▶ _Required work_:
1) List every section heading in the speech node guide.
2) Write what comes next in the speech node guide, starting after its final line.

▶ _Provided passage_:
== Segment start ==
Configure the available options directly on the node. Options may include parameters such as voice type, speed, pitch, or any additional experimental features defined in the node's interface.
Running the Workflow:
Once configured, run your workflow. The node processes text input and produces high-quality speech output. The audio will be played directly or saved to a user-defined file directory, based on your settings.
Troubleshooting:
- If the node does not work as expected, verify that:
  - You ran the install-portable.bat successfully.
  - The models are correctly placed in /comfyui/models/kokoro/.
  - All dependencies listed in requirements.txt have been installed.
- Check your ComfyUI logs for any error messages. 🔍

Additional Options ⚙️

Inside the node, you can adjust various parameters to suit your needs:

Voice Configuration: Select between different voice profiles.
Synthesis Options: Adjust processing speed and pitch.
== Segment end ==
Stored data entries
== Segment start ==
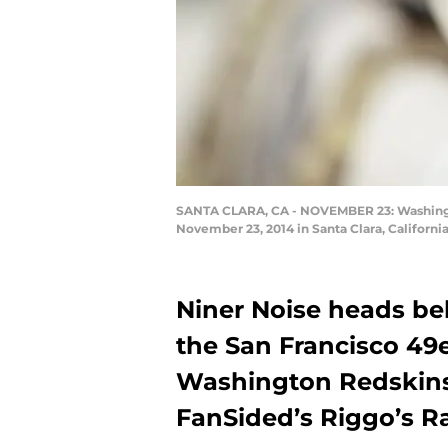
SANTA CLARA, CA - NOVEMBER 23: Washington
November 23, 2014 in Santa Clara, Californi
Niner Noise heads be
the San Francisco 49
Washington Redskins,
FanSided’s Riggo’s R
== Segment end ==
== Segment start ==
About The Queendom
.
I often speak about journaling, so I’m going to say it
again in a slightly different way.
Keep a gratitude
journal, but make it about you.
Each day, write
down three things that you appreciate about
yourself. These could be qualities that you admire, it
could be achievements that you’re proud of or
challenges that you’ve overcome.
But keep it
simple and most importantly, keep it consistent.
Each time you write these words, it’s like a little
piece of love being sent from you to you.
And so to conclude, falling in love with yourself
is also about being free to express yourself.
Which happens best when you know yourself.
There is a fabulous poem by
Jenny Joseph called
== Segment end ==
▶ _Exercise results_:
1)
Running the Workflow
Troubleshooting
Additional Options

2)
Output Options: Define whether to stream the audio directly or save it as a file.

These settings are fully customizable through the node interface within ComfyUI.

Conclusion 🎉

Recent Updates:

KokoroTTS_v2.py now provides a "default" blending method using a weighted sum approach.
KokoroTTS_v3.py introduces Spherical Interpolation blending method for enhanced quality.

The KokoroTTS Node is a robust tool to add state-of-the-art text-to-speech capabilities to your image generation workflows. Follow the above steps to set up and enjoy seamless speech synthesis!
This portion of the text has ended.